EXERCISE REQUIREMENTS: Revise the data from the line with "pose: elev=7.6 azim=235.0" through the end of the data, replacing "pose" with "view" and leaving everything else unchanged. Leave the pictures out of your answer.
## START RECORD EXTRACTS
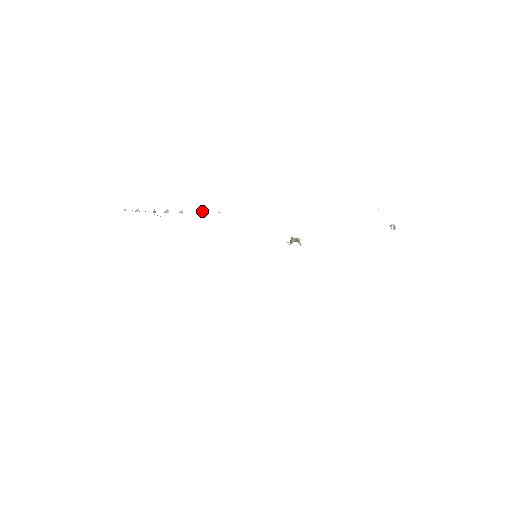
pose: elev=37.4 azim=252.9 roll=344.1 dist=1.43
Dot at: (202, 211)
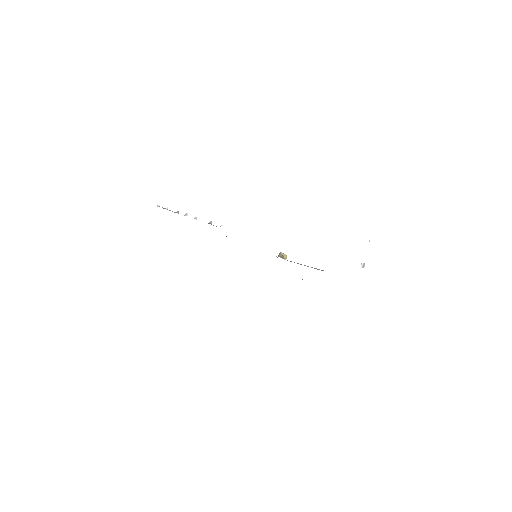
Dot at: (210, 221)
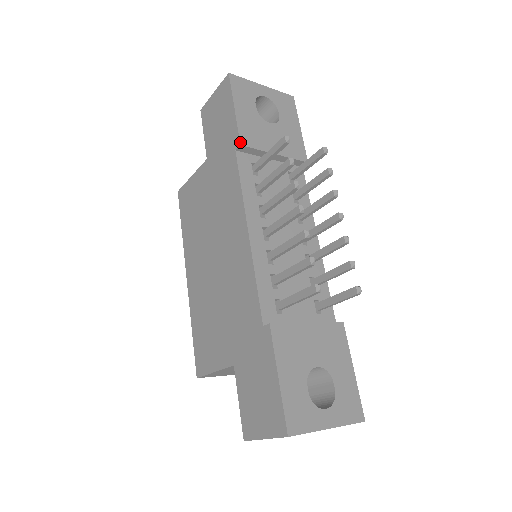
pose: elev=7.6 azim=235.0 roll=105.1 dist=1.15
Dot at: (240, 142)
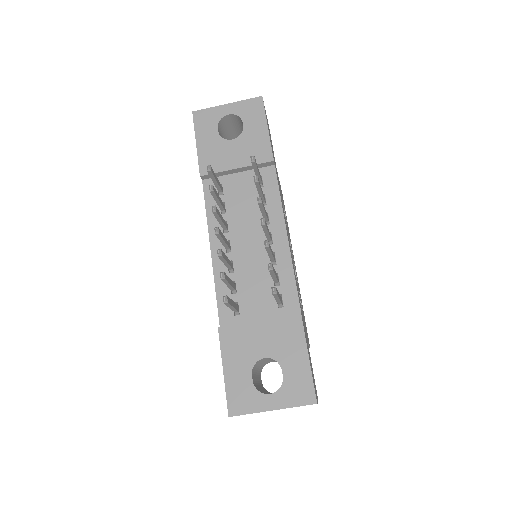
Dot at: (200, 174)
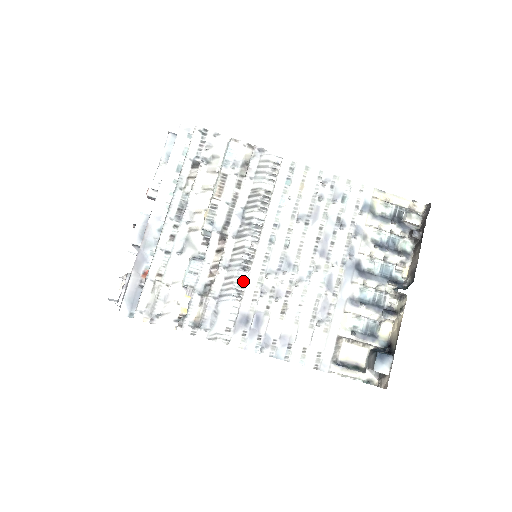
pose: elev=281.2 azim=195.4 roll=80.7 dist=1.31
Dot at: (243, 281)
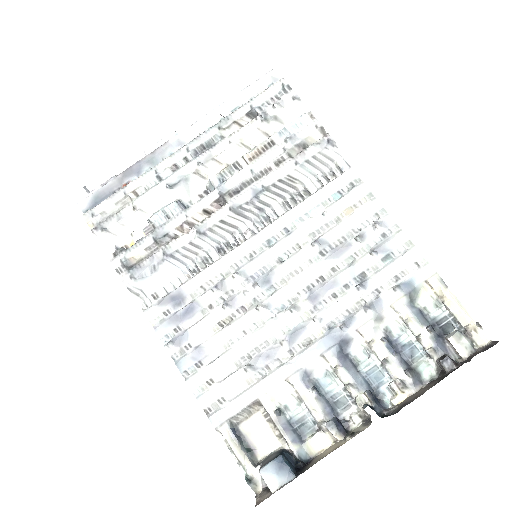
Dot at: (209, 261)
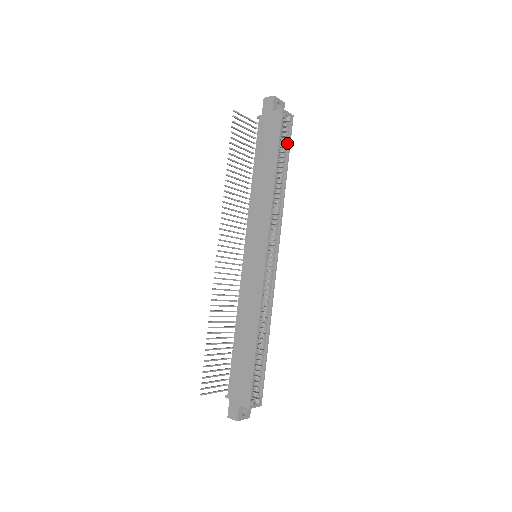
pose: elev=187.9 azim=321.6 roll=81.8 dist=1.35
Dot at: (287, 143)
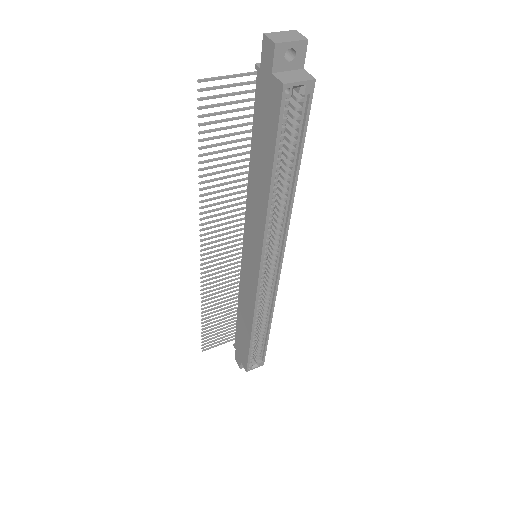
Dot at: (301, 127)
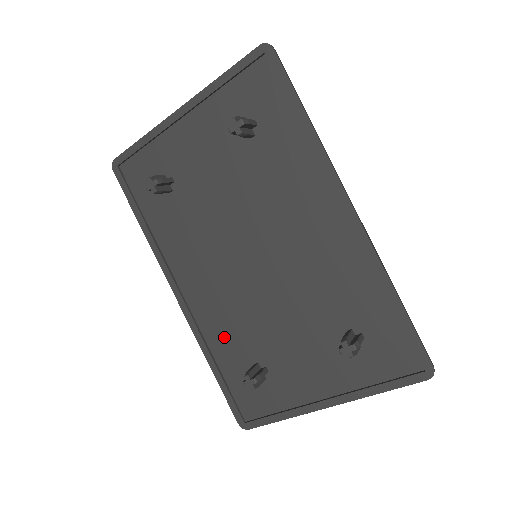
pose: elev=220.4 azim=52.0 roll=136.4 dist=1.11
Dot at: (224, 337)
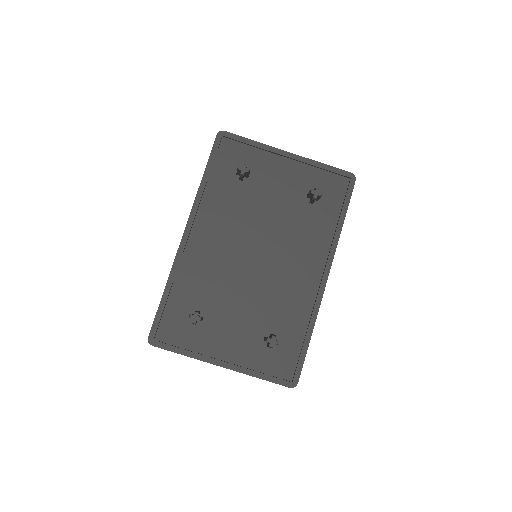
Dot at: (192, 280)
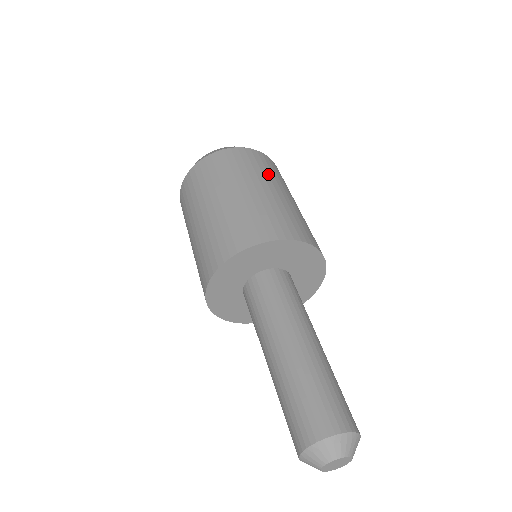
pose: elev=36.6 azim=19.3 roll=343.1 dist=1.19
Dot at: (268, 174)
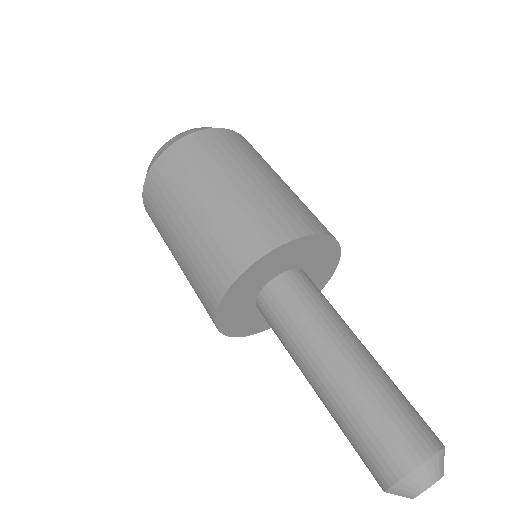
Dot at: occluded
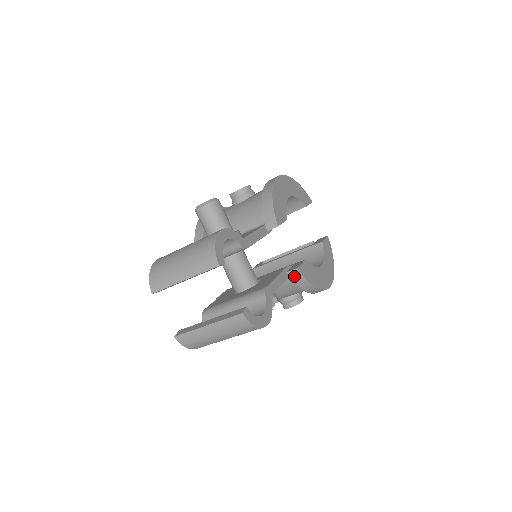
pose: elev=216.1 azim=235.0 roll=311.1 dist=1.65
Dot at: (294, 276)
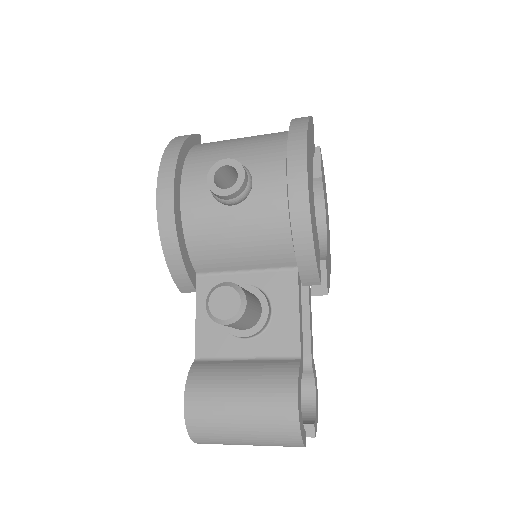
Dot at: occluded
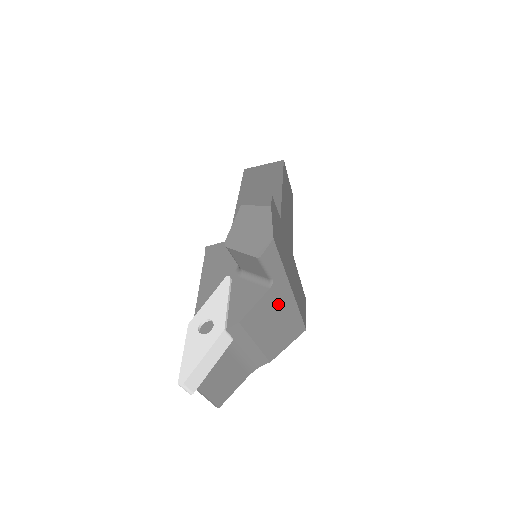
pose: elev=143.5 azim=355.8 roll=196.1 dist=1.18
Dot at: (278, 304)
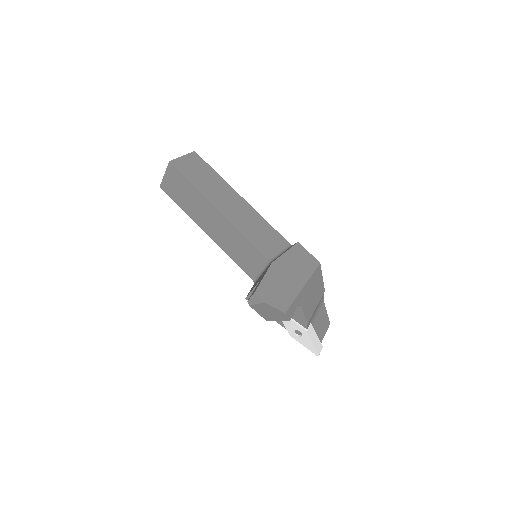
Dot at: (307, 295)
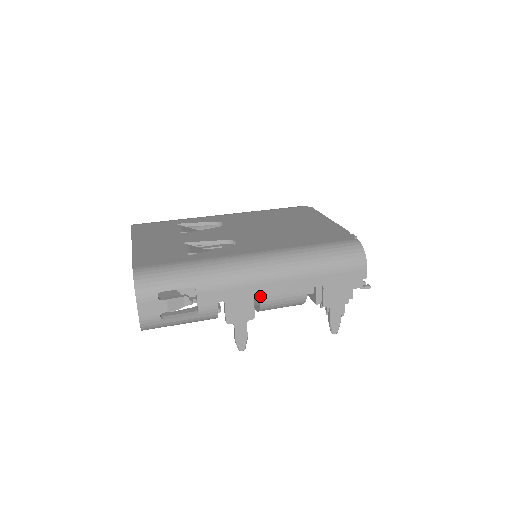
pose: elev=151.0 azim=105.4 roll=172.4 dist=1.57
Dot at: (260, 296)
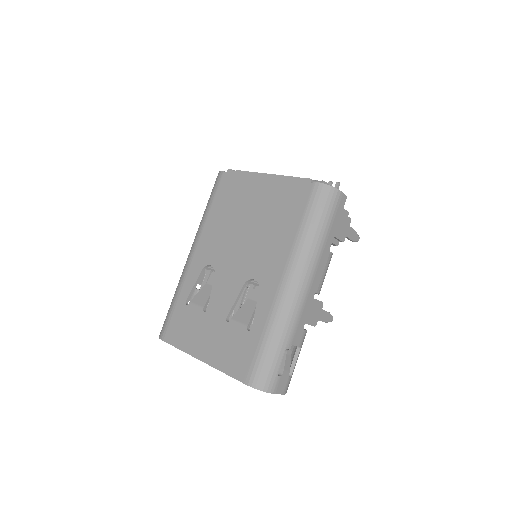
Dot at: occluded
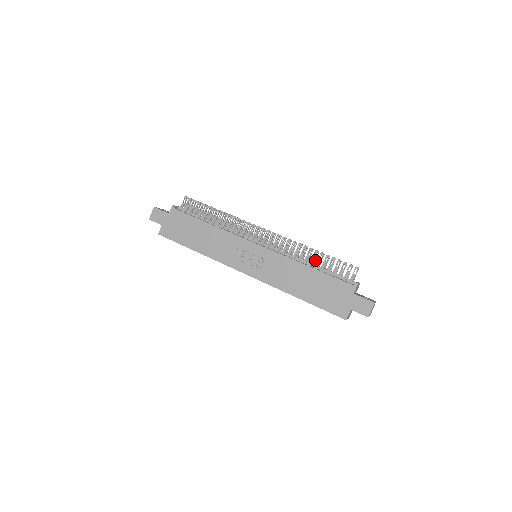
## END RECORD EXTRACTS
REPLY TO THE TASK:
view: elev=7.6 azim=235.0 roll=105.1 dist=1.15
Dot at: (240, 142)
Dot at: (200, 174)
view: elev=281.2 azim=195.4 roll=80.7 dist=1.31
Dot at: (243, 281)
Dot at: (209, 261)
view: elev=187.9 azim=321.6 roll=81.8 dist=1.35
Dot at: (287, 143)
Dot at: (301, 127)
view: elev=220.4 azim=52.0 roll=136.4 dist=1.11
Dot at: (224, 337)
Dot at: (192, 280)
view: elev=36.6 azim=19.3 roll=343.1 dist=1.19
Dot at: (268, 174)
Dot at: occluded
view: elev=216.1 azim=235.0 roll=311.1 dist=1.65
Dot at: (294, 276)
Dot at: occluded
view: elev=143.5 azim=355.8 roll=196.1 dist=1.18
Dot at: (278, 304)
Dot at: (307, 295)
view: elev=151.0 azim=105.4 roll=172.4 dist=1.57
Dot at: (260, 296)
Dot at: occluded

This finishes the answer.